◆ **What this task involves**
Return exactly the span of lines in the following data that opens with the line containing "X49468Y-15325D03*" and closes with the line containing "X51184Y-16350D03*". Include nothing else.

Text-based design files:
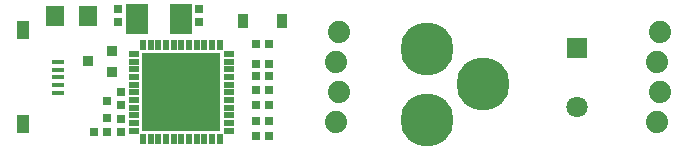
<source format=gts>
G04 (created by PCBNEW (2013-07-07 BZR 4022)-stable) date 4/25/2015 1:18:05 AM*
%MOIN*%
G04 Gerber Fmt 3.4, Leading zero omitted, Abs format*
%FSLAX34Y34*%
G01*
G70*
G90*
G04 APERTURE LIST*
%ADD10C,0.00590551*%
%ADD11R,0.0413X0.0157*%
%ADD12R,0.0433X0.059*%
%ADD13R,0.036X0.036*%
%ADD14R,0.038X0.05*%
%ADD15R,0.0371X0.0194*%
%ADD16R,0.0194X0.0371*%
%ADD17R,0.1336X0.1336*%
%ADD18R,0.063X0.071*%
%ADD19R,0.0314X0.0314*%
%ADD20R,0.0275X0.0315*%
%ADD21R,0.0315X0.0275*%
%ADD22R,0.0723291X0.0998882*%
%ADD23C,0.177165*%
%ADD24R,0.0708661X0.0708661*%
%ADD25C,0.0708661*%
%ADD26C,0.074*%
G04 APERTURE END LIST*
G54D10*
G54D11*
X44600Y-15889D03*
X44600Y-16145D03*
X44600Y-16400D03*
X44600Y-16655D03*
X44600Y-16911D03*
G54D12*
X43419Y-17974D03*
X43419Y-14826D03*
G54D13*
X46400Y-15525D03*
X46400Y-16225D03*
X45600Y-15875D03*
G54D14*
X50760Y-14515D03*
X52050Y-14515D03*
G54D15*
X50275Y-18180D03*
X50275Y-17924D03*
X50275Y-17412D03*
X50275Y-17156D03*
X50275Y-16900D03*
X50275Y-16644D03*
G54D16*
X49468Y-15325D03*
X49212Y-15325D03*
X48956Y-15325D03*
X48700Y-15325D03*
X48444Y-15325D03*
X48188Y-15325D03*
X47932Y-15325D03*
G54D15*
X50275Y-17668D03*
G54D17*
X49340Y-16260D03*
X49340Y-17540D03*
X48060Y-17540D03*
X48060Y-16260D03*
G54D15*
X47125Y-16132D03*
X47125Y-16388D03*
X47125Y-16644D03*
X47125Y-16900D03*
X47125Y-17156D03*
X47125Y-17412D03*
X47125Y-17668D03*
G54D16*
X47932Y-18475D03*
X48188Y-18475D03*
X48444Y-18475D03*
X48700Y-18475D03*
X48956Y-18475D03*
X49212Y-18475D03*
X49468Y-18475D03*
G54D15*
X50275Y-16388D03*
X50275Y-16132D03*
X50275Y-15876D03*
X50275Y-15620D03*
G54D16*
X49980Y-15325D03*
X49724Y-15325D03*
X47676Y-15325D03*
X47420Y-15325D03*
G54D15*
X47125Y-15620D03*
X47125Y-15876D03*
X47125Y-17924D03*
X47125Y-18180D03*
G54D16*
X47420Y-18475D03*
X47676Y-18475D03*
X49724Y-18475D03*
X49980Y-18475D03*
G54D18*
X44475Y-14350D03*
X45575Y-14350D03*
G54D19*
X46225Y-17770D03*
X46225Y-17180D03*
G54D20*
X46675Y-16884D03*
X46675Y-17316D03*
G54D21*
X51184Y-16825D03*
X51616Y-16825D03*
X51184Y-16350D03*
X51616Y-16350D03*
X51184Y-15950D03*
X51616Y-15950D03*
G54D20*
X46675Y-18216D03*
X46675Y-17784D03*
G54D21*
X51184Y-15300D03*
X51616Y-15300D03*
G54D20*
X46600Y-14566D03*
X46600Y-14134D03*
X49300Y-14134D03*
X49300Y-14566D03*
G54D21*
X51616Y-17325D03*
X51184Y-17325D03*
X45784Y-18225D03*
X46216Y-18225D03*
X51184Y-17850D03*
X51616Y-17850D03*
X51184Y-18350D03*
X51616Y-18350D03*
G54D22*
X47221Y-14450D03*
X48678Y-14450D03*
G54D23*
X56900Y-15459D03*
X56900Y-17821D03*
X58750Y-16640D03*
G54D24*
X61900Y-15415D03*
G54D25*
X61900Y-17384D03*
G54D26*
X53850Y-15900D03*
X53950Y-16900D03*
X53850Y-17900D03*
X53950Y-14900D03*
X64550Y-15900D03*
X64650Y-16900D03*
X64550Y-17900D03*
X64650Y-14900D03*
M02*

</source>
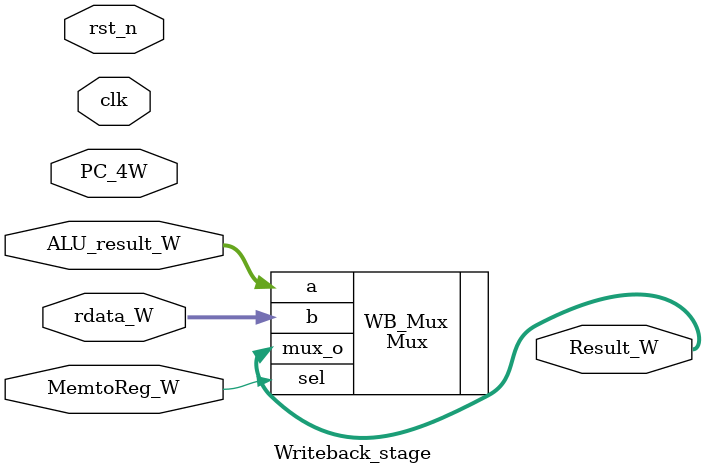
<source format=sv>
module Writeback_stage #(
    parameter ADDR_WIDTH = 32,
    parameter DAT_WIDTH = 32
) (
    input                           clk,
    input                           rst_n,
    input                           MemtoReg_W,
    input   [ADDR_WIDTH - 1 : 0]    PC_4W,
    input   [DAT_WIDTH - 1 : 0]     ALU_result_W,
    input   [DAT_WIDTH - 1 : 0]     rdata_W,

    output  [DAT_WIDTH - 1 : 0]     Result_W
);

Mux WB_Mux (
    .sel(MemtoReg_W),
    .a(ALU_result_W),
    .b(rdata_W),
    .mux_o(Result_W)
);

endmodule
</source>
* * *
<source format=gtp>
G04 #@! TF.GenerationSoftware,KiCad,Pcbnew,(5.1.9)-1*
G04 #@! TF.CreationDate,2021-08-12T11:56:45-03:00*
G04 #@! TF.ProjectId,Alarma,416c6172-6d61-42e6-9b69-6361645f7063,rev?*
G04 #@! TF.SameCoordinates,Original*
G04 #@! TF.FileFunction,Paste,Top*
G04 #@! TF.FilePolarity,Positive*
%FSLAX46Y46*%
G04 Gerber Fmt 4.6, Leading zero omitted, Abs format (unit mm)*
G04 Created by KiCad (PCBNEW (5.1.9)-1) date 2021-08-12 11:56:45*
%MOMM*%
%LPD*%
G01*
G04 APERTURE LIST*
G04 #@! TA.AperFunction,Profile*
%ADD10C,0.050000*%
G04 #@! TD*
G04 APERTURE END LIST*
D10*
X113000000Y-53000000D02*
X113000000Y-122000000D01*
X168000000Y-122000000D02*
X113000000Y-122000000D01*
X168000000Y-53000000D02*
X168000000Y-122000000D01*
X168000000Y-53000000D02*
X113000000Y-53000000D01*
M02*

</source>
--
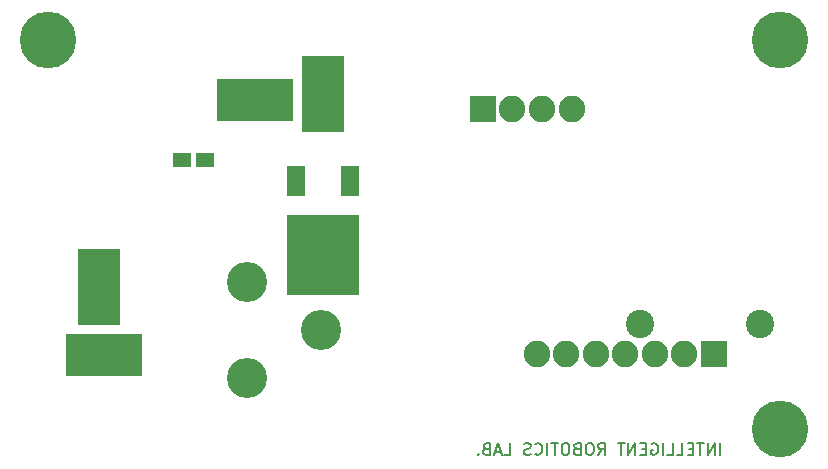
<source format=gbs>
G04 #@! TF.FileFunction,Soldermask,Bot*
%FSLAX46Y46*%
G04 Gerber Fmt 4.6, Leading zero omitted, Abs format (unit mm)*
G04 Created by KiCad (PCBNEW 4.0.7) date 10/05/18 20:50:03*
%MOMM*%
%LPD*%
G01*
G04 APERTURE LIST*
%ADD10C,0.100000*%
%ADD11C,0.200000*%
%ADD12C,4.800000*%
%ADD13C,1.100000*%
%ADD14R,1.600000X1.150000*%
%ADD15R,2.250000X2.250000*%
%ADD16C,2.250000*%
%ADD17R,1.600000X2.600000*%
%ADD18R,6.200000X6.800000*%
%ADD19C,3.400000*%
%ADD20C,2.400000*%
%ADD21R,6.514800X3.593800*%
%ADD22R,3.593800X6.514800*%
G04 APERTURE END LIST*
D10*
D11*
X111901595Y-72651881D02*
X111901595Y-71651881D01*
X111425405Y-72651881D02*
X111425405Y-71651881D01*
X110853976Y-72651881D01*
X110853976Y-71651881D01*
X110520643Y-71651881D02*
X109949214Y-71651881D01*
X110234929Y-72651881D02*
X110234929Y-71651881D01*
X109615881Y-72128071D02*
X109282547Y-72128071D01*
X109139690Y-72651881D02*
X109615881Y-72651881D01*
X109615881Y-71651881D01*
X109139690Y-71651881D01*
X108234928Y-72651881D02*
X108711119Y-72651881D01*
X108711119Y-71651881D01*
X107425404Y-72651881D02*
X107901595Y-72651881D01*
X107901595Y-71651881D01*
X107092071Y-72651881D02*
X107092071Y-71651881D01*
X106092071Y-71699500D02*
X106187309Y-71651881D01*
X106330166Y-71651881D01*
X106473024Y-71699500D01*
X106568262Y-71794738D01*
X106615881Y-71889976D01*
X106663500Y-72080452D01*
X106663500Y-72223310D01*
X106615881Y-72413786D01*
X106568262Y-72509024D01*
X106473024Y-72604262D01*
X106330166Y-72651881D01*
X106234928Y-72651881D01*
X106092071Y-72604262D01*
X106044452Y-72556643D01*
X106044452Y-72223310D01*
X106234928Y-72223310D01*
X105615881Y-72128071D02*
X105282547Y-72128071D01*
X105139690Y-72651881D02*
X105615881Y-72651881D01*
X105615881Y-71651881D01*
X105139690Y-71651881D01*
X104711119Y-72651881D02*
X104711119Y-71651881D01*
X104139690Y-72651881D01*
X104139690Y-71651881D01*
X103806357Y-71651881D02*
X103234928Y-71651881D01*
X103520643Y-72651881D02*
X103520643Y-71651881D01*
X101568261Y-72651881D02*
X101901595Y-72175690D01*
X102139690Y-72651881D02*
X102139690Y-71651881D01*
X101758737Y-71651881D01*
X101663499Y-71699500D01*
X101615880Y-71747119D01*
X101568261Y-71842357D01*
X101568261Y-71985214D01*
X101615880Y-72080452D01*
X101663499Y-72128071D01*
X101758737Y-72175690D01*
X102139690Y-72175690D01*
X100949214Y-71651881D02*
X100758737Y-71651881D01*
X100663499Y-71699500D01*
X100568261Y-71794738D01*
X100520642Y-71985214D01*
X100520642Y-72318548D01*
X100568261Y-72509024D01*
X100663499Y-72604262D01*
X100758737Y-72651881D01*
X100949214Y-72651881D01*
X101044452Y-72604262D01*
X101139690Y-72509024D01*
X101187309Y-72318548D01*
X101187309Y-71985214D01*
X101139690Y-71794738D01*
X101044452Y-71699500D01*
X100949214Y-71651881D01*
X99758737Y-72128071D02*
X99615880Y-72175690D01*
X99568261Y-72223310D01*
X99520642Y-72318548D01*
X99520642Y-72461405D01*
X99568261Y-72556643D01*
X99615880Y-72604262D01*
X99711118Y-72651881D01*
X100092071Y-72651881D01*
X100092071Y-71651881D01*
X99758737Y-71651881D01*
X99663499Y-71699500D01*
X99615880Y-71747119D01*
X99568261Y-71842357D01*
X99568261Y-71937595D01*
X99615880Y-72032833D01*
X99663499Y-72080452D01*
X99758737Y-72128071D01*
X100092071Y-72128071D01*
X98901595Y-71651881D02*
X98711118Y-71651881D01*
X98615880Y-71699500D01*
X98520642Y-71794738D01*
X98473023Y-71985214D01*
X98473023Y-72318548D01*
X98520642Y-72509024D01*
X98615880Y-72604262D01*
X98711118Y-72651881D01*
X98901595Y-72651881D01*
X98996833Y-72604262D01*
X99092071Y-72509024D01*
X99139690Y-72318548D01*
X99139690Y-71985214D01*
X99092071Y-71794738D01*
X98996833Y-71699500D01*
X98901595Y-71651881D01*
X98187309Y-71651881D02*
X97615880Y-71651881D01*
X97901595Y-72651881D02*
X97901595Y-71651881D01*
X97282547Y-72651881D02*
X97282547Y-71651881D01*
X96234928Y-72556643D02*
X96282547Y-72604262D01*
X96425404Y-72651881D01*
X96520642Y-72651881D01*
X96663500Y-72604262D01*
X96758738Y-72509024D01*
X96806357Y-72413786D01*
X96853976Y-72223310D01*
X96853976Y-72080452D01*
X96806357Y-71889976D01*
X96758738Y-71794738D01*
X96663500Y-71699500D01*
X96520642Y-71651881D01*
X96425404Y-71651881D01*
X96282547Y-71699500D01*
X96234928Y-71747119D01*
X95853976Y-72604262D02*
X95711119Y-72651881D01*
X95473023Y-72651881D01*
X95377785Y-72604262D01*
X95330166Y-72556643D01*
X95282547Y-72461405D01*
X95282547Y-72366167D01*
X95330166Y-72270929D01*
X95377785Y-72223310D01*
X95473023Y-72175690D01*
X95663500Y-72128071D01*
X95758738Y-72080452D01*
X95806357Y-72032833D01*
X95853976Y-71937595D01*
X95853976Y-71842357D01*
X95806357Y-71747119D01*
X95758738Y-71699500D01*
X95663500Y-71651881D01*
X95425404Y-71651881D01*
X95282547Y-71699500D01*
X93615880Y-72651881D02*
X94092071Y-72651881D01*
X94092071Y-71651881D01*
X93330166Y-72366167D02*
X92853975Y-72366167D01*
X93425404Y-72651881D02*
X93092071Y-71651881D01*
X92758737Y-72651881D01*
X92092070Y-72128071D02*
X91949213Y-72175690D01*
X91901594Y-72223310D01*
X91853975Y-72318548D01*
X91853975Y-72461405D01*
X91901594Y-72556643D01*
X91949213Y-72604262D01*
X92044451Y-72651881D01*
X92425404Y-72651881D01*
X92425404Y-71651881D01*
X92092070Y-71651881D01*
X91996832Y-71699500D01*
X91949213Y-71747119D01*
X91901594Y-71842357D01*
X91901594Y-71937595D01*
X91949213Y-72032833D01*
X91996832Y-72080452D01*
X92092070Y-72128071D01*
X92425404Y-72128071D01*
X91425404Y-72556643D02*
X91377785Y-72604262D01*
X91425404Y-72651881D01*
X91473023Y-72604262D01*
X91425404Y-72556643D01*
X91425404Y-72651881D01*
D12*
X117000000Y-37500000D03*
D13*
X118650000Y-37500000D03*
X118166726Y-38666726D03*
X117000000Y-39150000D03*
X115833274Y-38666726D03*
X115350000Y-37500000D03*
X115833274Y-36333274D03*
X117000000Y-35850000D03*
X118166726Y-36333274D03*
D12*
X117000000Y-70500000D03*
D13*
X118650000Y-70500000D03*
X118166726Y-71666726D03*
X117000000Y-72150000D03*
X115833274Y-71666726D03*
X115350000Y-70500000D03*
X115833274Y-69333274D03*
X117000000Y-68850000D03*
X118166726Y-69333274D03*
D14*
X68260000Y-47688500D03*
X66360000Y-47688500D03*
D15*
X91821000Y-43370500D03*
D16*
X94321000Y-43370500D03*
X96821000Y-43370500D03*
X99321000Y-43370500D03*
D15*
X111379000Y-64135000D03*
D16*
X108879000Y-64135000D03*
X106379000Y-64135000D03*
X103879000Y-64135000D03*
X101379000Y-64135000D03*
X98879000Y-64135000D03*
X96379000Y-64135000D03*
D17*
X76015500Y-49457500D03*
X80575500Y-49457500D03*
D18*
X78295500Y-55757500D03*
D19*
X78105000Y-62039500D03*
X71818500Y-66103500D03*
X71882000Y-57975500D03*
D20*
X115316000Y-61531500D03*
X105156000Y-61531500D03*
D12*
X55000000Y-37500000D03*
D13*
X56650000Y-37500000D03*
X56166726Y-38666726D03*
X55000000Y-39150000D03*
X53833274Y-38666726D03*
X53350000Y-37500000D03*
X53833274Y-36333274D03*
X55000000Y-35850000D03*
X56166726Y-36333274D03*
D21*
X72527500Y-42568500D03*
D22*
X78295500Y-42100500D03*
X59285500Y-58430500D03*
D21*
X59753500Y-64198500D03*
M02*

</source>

◆ **Answer box**
X49468Y-15325D03*
X49212Y-15325D03*
X48956Y-15325D03*
X48700Y-15325D03*
X48444Y-15325D03*
X48188Y-15325D03*
X47932Y-15325D03*
G54D15*
X50275Y-17668D03*
G54D17*
X49340Y-16260D03*
X49340Y-17540D03*
X48060Y-17540D03*
X48060Y-16260D03*
G54D15*
X47125Y-16132D03*
X47125Y-16388D03*
X47125Y-16644D03*
X47125Y-16900D03*
X47125Y-17156D03*
X47125Y-17412D03*
X47125Y-17668D03*
G54D16*
X47932Y-18475D03*
X48188Y-18475D03*
X48444Y-18475D03*
X48700Y-18475D03*
X48956Y-18475D03*
X49212Y-18475D03*
X49468Y-18475D03*
G54D15*
X50275Y-16388D03*
X50275Y-16132D03*
X50275Y-15876D03*
X50275Y-15620D03*
G54D16*
X49980Y-15325D03*
X49724Y-15325D03*
X47676Y-15325D03*
X47420Y-15325D03*
G54D15*
X47125Y-15620D03*
X47125Y-15876D03*
X47125Y-17924D03*
X47125Y-18180D03*
G54D16*
X47420Y-18475D03*
X47676Y-18475D03*
X49724Y-18475D03*
X49980Y-18475D03*
G54D18*
X44475Y-14350D03*
X45575Y-14350D03*
G54D19*
X46225Y-17770D03*
X46225Y-17180D03*
G54D20*
X46675Y-16884D03*
X46675Y-17316D03*
G54D21*
X51184Y-16825D03*
X51616Y-16825D03*
X51184Y-16350D03*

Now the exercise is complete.